Ashcroft was led back. He was affecting a meticulously resigned expression known as the martyr face. He had admitted guilt, but he wanted the Spacebook voters to know that he had noble motives. A high score of likes was his only hope.

“Lieutenant Ashcroft, what do you say in response to the declaration from Control-Captain Jackson?” I asked.

“I don’t agree with her, Earth-like planets come first. It was always my intention to aerobrake the Argo’s shield through the atmospheres of the two Centauri stars, and put it into orbit around Wells.”

“Even though it was not designed for the purpose? Even though a four hundred trillion dollar mission would be wasted?”

“The mission has not been wasted. Humanity has had flybys of two stars, a planet and several asteroids. The Argo will fly on through another twenty light-years of space. Who knows what is out there to discover? That has not been lost.”

“Gliese has been lost.”

“And you have Wells in its place.”

“The Firewall is damaged, it may not survive the aerobrake through Centauri B. It’s not designed for extremes like that.”

“That doesn’t matter. A lot of leading edge work has been done with machines that were designed for something else. In the earliest years of the space age, the only rockets available for exploration were designed to carry bombs. In spite of that, they were also used to launch satellites, send probes to other worlds, and put the first humans into space. Machine usefulness is determined by machine capability, not what the machine was designed for.”

“So you gambled that the shield could take well over ten thousand Gs for two or three minutes?”

“Ten thousand Gs is no problem. Back in the early Twenty First Century the Japanese tested probes whose electronics could take eight thousand Gs and still function. The Argo’s shield and its equipment were built to handle more than that.”

“And the extreme temperatures?” I asked.

“The Argo was to pass very close to Centauri A, so the shield was designed to protect it from the expected temperatures. It was also over-engineered to cope with anything worse. It will survive Centauri B.”

By now Ashcroft had nine hundred million likes and six thousand dislikes. Here was absolute, admitted guilt welded to overwhelming public support. I was very relieved that I would only be a witness in his criminal trial.

“Lieutenant Ashcroft, I am obliged to inform you that you will certainly be charged with a crime involving the largest single damage bill in all of history,” I began.

“And he may get out of jail before the next ice age,” called someone in the gallery.

“Marshal, remove whoever said that from the public gallery, take them to the local authorities, and recommend a charge of contempt.”

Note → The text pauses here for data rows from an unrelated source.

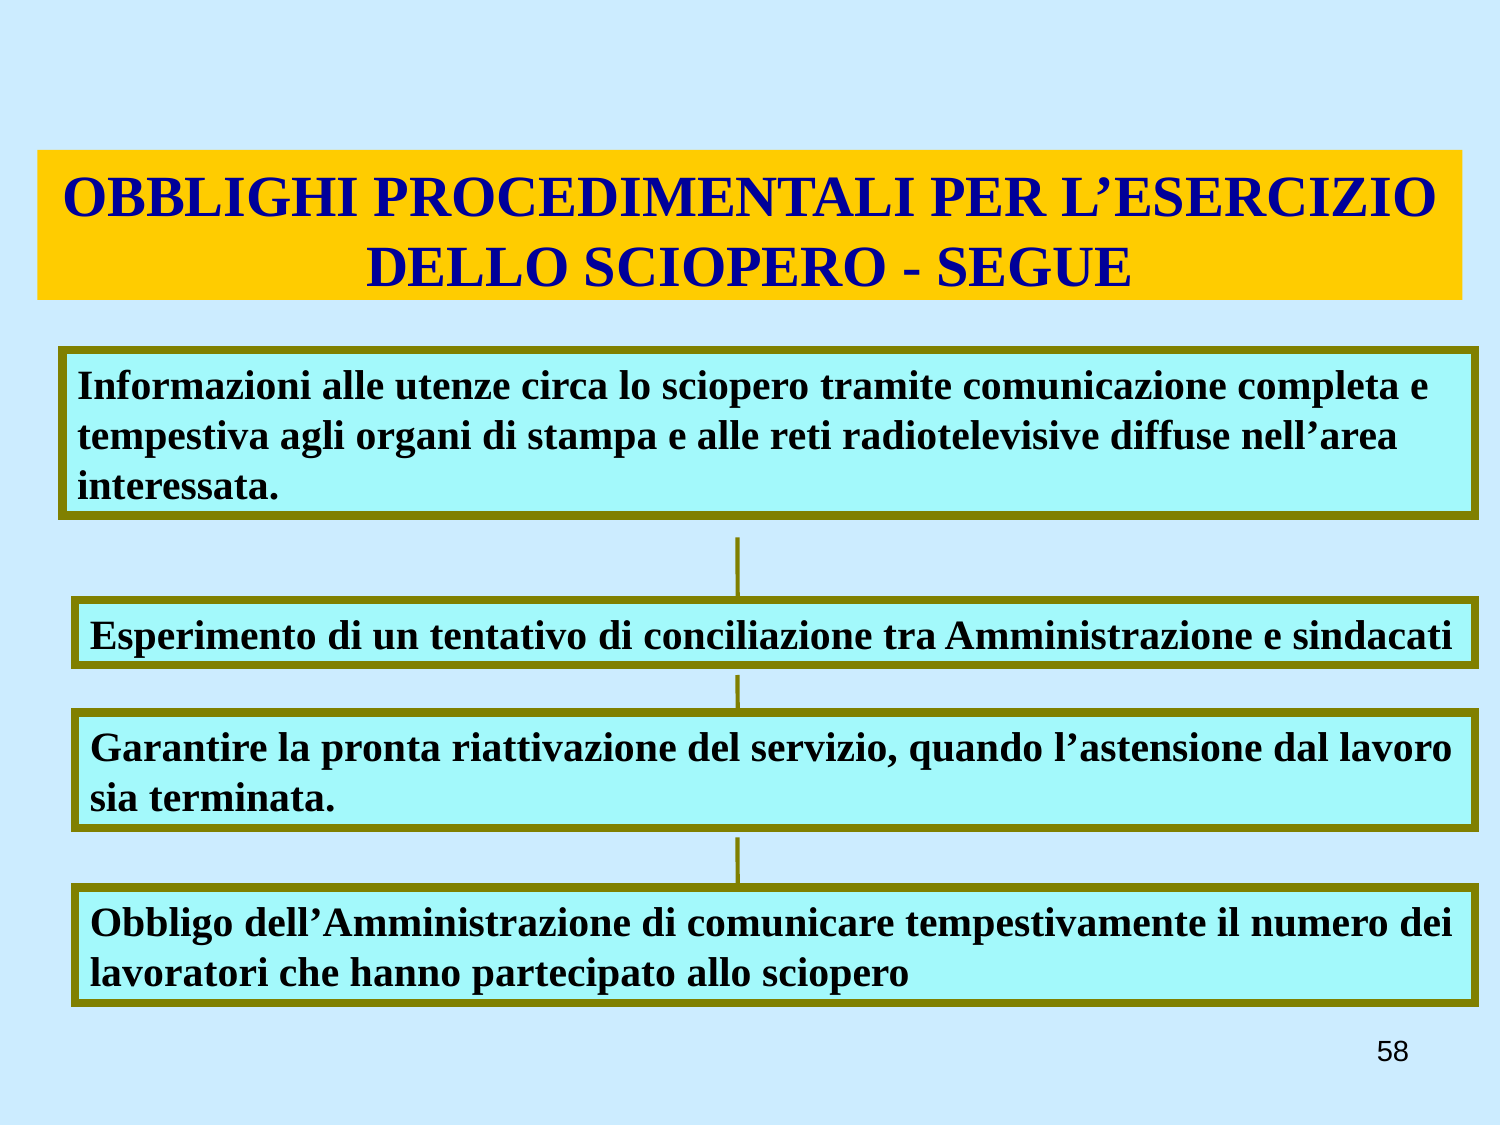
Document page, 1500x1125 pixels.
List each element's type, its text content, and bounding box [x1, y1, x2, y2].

text_box OBBLIGHI PROCEDIMENTALI PER L’ESERCIZIO DELLO SCIOPERO - SEGUE [37, 149, 1463, 300]
text_box Informazioni alle utenze circa lo sciopero tramite comunicazione completa e tempestiva agli organi di stampa e alle reti radiotelevisive diffuse nell’area interessata. [62, 350, 1475, 516]
text_box Garantire la pronta riattivazione del servizio, quando l’astensione dal lavoro sia terminata. [75, 712, 1475, 828]
text_box Esperimento di un tentativo di conciliazione tra Amministrazione e sindacati [75, 600, 1475, 666]
slide_number 58 [1074, 1024, 1425, 1103]
text_box Obbligo dell’Amministrazione di comunicare tempestivamente il numero dei lavoratori che hanno partecipato allo sciopero [75, 887, 1475, 1003]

There was a pause in proceedings while the offender was taken into custody. I looked down at my screen. The youth had got just over a hundred million likes in twelve seconds, but seven hundred million dislikes as well. Ashcroft certainly had massive public sympathy, in spite of what he had done.

“In six days the Firewall and Ashcroft-virtual will reach Centauri B,” I asked Ashcroft. “What will happen?”

“I can’t speak for my virtual any more.”

“Please explain.”

“Ashcroft-virtual is no longer me,” said Ashcroft. “The number transmitted from the Firewall every hour represents the amount of contiguous virtual memory stored in its lattice banks. The Centauri A flyby damaged a lot of physical storage, but because the virtual is stored by a scattered redundancy algorithm, a lot of it can be rebuilt.”

“A lot, but not all.”

“Yes. Priority was given to redundancy for motivations and recent memories. Childhood memories were kept in single copy. So far the restoration has reached 52%.”

“So your virtual has what would be called brain damage in humans.”